Records in a dataset:
◆ ◆ ◆ ◆ ◆ ◆ ◆
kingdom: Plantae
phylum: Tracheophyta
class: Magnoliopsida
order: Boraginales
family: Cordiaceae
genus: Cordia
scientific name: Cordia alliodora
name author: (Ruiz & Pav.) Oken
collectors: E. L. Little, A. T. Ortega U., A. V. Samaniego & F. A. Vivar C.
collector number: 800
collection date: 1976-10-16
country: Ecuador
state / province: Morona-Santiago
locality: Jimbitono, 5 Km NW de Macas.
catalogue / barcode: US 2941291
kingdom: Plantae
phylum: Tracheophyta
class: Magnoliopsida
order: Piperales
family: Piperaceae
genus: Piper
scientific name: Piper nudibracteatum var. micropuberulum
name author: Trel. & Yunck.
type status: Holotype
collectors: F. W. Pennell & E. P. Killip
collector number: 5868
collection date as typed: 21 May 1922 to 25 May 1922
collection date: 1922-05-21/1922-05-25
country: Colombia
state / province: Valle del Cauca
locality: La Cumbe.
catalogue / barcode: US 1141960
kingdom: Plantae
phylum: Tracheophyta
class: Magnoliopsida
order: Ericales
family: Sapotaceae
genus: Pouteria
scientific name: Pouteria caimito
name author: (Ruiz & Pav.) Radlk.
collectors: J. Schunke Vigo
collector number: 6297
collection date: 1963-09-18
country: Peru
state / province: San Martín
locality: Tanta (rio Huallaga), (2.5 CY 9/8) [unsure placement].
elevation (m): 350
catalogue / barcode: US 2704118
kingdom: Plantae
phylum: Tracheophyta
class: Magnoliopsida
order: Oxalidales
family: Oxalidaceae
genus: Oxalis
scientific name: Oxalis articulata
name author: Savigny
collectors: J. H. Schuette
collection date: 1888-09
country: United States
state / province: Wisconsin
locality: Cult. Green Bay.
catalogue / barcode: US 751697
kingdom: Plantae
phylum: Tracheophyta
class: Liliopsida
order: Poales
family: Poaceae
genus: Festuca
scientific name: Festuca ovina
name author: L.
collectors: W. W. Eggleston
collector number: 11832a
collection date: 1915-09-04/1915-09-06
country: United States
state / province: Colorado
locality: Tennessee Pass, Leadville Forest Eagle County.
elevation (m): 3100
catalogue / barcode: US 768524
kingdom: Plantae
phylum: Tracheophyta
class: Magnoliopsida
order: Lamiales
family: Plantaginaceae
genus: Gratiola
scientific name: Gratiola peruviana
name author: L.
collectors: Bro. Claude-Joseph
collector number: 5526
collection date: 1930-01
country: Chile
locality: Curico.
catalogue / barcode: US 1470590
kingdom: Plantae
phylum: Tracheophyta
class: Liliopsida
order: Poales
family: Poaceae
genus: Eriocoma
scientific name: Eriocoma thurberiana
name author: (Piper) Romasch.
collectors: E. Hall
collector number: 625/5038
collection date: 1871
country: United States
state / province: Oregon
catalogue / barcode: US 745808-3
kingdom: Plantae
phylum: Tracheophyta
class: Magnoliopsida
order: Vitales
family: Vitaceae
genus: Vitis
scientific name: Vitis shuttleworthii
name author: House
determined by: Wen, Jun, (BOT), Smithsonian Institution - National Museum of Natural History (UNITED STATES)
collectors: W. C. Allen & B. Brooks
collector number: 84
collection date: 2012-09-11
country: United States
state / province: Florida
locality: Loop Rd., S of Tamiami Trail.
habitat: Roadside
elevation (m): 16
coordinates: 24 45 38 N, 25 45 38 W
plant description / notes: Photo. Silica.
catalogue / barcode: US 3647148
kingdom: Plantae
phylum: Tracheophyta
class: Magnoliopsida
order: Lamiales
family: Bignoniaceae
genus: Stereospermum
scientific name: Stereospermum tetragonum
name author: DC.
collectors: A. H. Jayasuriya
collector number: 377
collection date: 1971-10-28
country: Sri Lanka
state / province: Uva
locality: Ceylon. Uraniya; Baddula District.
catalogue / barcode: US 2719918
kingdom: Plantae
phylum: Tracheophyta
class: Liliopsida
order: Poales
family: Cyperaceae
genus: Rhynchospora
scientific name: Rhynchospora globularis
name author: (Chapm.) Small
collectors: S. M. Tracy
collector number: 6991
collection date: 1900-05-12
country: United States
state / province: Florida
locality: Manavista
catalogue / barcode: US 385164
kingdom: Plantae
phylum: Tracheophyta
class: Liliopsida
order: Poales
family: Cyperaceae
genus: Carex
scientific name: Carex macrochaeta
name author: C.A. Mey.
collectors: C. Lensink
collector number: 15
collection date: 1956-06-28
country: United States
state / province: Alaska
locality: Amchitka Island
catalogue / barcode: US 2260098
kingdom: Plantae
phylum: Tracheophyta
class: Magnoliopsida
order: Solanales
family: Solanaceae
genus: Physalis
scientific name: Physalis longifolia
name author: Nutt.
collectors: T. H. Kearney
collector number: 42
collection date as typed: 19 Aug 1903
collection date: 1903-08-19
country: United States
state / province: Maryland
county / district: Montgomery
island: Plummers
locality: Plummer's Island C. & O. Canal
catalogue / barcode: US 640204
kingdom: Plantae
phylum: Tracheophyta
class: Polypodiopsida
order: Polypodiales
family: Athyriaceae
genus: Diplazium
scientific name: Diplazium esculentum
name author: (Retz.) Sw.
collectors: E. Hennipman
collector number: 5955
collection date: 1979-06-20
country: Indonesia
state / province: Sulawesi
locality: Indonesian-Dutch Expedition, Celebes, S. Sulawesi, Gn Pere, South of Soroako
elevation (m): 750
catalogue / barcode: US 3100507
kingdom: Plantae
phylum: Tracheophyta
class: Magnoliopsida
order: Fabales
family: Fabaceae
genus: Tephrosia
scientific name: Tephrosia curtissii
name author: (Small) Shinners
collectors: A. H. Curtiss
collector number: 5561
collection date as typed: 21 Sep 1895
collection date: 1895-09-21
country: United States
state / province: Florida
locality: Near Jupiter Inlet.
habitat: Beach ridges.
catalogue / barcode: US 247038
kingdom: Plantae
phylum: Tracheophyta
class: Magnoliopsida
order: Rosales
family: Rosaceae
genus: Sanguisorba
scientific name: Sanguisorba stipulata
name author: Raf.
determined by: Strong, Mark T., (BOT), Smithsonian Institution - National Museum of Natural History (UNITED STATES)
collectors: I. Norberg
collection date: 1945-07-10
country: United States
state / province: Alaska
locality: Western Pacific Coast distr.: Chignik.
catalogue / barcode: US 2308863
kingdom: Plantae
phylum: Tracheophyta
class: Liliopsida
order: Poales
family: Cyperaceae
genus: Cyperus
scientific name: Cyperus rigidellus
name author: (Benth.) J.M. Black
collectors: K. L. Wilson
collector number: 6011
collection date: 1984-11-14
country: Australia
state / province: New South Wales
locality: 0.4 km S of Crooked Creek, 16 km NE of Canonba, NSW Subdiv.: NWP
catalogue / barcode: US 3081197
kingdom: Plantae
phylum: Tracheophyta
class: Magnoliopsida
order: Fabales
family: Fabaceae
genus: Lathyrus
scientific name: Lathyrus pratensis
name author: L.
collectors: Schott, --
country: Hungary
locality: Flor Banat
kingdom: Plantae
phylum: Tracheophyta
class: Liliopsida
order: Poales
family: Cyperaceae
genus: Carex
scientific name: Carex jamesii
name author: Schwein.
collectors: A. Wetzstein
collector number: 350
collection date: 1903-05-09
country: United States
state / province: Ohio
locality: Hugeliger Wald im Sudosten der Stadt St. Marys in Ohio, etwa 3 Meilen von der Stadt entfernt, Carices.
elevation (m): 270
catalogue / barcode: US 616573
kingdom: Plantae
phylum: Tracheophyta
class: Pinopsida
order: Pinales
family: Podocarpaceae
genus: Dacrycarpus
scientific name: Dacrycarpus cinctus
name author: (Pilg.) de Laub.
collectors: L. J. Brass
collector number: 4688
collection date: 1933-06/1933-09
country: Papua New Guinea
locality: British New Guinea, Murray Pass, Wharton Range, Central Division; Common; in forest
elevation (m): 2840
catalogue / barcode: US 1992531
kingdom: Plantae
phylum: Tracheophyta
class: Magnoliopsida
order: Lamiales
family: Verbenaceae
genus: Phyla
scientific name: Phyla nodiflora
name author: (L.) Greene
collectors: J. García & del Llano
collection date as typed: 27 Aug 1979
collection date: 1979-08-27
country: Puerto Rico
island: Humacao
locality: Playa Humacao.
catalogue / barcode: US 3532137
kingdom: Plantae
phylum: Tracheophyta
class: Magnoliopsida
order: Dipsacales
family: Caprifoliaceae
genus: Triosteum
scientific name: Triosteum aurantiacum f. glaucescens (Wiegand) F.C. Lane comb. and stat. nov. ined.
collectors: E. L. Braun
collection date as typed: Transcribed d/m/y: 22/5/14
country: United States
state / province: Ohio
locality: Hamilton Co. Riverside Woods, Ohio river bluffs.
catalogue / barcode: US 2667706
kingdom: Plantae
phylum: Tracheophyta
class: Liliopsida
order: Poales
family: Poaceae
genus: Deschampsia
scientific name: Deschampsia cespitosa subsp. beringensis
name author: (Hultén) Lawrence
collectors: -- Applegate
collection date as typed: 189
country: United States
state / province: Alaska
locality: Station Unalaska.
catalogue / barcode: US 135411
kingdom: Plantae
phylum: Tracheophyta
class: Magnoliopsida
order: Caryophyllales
◆ ◆ ◆ ◆ ◆ ◆ ◆
Short exercise. Format the lines from the one containing "collection date as typed: 27 Aug 1979" through the one containing "collectors: E. L. Braun" as a JSON list of strings, one string per line, omitting blank lines.

Solution to this exercise.
[
  "collection date as typed: 27 Aug 1979",
  "collection date: 1979-08-27",
  "country: Puerto Rico",
  "island: Humacao",
  "locality: Playa Humacao.",
  "catalogue / barcode: US 3532137",
  "kingdom: Plantae",
  "phylum: Tracheophyta",
  "class: Magnoliopsida",
  "order: Dipsacales",
  "family: Caprifoliaceae",
  "genus: Triosteum",
  "scientific name: Triosteum aurantiacum f. glaucescens (Wiegand) F.C. Lane comb. and stat. nov. ined.",
  "collectors: E. L. Braun"
]